I remember this case on a tv show when I was younger and the author once again gives a great story to read. Fills in what I did not know about the case, I highly suggest you read this if you like true crime.
Decent book. Well researched. I would have given it the fifth star but there was a reference to the band arrowsmith, not Aerosmith, so I couldn’t take it all seriously then. I mean my autocorrect just lit up arrowsmith and Aerosmith is perfect. Come on.

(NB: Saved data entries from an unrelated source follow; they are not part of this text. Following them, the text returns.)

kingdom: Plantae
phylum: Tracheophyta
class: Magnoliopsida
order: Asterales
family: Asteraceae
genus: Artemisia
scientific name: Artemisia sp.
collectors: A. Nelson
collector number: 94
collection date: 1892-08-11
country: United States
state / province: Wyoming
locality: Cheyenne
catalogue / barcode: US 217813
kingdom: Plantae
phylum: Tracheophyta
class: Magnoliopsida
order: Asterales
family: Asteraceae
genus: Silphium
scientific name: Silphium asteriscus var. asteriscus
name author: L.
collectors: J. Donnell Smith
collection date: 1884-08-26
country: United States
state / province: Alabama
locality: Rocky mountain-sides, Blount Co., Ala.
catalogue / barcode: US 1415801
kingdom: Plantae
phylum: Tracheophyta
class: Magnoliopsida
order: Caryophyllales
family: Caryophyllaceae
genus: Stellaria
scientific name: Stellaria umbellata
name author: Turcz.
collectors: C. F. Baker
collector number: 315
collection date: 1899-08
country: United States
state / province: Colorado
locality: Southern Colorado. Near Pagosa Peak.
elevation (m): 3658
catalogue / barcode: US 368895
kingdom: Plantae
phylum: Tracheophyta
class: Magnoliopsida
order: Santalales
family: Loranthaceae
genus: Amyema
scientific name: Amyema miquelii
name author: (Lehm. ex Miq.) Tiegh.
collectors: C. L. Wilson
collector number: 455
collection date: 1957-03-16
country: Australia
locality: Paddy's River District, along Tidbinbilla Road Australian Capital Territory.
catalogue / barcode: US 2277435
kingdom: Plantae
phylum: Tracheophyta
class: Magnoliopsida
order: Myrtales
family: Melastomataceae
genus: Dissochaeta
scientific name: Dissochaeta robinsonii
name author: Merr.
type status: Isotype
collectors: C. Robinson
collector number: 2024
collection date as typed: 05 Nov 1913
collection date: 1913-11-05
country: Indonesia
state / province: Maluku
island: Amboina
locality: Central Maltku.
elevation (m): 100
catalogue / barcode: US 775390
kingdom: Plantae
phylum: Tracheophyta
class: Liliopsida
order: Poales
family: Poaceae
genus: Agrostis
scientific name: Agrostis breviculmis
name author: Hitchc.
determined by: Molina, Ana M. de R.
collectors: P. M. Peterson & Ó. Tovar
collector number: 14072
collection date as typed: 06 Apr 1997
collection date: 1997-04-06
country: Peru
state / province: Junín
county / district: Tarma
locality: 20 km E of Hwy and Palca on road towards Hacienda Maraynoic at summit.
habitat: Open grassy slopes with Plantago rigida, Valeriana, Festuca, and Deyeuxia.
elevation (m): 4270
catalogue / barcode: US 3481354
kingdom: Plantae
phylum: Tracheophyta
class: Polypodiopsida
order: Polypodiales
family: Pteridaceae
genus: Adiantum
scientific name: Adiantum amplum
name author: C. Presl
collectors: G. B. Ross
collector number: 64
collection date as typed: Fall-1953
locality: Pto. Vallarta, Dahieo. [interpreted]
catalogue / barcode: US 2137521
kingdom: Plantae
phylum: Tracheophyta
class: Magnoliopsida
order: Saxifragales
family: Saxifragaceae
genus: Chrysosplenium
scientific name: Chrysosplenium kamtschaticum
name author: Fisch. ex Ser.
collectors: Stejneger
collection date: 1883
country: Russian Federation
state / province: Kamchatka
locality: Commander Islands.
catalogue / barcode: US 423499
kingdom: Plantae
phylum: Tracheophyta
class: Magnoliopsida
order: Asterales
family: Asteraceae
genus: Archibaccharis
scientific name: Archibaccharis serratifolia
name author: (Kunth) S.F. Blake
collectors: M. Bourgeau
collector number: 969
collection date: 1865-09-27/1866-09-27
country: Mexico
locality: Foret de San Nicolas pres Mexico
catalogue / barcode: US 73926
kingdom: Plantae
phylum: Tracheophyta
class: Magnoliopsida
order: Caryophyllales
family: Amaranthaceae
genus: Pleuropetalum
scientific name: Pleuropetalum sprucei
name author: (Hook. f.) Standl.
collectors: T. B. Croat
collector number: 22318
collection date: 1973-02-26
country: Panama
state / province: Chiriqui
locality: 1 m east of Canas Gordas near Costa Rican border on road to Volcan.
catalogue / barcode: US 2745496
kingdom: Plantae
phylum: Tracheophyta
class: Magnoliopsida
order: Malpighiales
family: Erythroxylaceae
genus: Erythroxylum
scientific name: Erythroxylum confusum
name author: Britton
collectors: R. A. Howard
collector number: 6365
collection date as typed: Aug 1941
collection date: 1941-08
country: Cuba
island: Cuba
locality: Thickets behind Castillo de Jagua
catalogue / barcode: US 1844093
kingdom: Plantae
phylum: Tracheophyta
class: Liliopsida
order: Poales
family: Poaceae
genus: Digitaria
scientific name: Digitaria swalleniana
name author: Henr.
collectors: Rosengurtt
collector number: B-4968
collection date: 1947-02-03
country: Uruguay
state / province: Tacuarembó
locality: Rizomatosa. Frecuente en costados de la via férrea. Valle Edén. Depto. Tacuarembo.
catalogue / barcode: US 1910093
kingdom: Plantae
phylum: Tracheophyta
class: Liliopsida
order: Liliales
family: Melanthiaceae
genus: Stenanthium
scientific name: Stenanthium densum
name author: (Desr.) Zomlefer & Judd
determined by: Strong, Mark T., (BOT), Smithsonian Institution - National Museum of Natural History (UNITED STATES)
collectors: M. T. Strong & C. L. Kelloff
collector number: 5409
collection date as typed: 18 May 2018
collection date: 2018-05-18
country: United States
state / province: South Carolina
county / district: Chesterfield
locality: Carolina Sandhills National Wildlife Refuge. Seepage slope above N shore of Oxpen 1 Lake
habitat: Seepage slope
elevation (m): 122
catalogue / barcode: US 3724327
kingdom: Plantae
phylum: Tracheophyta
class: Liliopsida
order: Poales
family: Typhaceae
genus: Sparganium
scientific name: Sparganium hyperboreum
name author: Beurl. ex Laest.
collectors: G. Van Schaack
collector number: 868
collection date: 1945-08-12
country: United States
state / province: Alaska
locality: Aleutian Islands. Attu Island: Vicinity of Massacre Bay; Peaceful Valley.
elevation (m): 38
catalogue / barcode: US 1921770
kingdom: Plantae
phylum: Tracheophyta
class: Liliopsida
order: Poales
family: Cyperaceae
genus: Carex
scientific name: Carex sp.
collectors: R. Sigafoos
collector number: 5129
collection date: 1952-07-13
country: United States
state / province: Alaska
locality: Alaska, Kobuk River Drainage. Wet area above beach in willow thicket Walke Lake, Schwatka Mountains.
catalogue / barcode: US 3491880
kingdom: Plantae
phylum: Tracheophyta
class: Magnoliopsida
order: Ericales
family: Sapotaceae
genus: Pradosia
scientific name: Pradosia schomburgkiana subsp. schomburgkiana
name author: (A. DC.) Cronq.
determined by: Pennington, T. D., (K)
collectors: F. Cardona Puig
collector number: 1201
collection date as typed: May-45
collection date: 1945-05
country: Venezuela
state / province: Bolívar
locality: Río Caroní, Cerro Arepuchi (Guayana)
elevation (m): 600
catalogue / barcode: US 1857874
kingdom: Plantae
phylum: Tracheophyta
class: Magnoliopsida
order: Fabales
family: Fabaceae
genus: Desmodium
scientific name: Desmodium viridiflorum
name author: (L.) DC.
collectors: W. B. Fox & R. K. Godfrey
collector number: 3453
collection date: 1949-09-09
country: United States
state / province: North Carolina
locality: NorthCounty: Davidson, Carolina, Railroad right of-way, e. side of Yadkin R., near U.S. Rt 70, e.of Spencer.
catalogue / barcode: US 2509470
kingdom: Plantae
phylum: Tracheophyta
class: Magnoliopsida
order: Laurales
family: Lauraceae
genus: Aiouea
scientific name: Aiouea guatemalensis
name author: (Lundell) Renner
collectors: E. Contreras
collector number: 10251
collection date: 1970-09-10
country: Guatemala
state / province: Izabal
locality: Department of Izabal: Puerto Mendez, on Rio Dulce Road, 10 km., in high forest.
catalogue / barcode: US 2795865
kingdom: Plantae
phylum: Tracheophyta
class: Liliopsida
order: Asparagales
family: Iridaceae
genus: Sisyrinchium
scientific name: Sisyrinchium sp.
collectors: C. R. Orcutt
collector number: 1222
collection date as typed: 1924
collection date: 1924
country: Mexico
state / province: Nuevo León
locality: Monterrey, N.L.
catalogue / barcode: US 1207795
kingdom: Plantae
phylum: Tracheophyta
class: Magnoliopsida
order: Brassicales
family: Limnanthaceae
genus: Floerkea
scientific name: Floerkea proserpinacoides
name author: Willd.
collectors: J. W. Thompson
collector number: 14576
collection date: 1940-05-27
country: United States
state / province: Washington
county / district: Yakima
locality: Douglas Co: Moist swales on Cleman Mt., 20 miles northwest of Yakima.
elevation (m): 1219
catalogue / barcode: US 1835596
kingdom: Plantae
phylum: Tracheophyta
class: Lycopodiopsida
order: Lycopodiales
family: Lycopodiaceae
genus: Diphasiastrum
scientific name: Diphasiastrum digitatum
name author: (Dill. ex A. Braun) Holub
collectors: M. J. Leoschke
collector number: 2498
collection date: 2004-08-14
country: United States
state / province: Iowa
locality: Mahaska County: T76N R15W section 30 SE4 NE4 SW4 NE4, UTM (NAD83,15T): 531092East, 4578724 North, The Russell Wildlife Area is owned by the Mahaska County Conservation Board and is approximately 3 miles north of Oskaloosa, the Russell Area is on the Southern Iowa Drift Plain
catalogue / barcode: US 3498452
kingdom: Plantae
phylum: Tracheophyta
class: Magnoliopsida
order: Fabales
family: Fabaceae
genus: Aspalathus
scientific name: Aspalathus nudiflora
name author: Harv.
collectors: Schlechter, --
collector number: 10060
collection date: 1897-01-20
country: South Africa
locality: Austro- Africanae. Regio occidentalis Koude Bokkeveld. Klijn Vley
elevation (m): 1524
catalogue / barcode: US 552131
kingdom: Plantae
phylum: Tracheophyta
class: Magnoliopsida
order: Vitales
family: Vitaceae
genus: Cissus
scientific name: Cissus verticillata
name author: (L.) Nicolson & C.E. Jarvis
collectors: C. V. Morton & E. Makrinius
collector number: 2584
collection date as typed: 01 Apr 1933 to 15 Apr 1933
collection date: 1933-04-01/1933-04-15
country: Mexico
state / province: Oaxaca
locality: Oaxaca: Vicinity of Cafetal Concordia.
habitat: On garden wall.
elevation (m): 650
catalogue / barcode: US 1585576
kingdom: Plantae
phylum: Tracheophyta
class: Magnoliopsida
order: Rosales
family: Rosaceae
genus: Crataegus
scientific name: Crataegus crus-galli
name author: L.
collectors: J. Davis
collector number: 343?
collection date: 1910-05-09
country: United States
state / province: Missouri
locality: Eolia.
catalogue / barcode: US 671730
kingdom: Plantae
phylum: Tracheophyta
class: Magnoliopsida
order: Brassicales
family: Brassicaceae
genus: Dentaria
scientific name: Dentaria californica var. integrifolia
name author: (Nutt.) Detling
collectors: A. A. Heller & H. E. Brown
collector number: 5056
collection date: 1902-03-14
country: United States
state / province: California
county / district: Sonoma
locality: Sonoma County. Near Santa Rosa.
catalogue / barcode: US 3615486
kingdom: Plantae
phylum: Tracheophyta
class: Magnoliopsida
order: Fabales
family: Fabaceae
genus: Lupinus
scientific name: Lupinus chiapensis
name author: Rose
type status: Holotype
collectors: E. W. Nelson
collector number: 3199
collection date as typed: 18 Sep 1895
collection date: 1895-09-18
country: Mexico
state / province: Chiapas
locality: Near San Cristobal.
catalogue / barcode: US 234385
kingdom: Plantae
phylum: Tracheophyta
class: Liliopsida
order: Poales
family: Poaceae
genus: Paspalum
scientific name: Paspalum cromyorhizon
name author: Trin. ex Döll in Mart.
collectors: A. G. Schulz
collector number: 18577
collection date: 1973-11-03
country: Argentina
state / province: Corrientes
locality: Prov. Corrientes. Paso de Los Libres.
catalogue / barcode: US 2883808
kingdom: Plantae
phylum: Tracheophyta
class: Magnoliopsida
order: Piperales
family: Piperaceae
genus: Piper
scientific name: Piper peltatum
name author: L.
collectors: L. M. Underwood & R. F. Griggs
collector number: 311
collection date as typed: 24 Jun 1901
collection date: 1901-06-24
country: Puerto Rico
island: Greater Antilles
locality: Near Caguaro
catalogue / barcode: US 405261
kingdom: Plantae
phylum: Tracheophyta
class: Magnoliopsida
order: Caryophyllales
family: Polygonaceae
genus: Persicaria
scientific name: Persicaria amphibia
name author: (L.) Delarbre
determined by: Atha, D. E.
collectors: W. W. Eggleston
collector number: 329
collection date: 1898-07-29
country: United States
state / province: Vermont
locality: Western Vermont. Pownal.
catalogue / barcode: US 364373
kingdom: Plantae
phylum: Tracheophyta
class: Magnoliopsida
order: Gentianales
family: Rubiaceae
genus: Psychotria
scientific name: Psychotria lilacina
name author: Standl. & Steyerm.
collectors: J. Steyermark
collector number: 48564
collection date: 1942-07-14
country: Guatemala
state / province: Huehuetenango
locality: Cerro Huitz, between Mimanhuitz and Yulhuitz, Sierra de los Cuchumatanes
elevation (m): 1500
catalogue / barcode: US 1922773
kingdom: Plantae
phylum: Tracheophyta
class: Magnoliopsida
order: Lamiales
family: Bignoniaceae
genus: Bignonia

I could see a situation where someone would subtract a star for the parts that are necessarily speculation. I think with all things considered, the speculative parts are kept to a minimum and do not detract if you are a critical thinker.
Even if you know this story I found this narrative riveting! We learn a lot about Chuck Stuart, his dreams and ambitions and how he felt he could control the story of his life, without any regard for his very loving, capable, smart and selfless wife, Carol.
So much potential but plain greed and narcissism is what happened to this twisted person. He was a coward when all is said and done. May the victims rest in peace.
Joe Starkey always writes a good book and I wasn’t disappointed in this one. I like his style of writing which makes the story flow but doesn’t overload the reader with fluffy information.
Most boring true life book. Why do authors need to turn a really interesting story into a repeat/repeat. I kept thinking I had accidentally gone back in my Kindle. I could not recommend this book.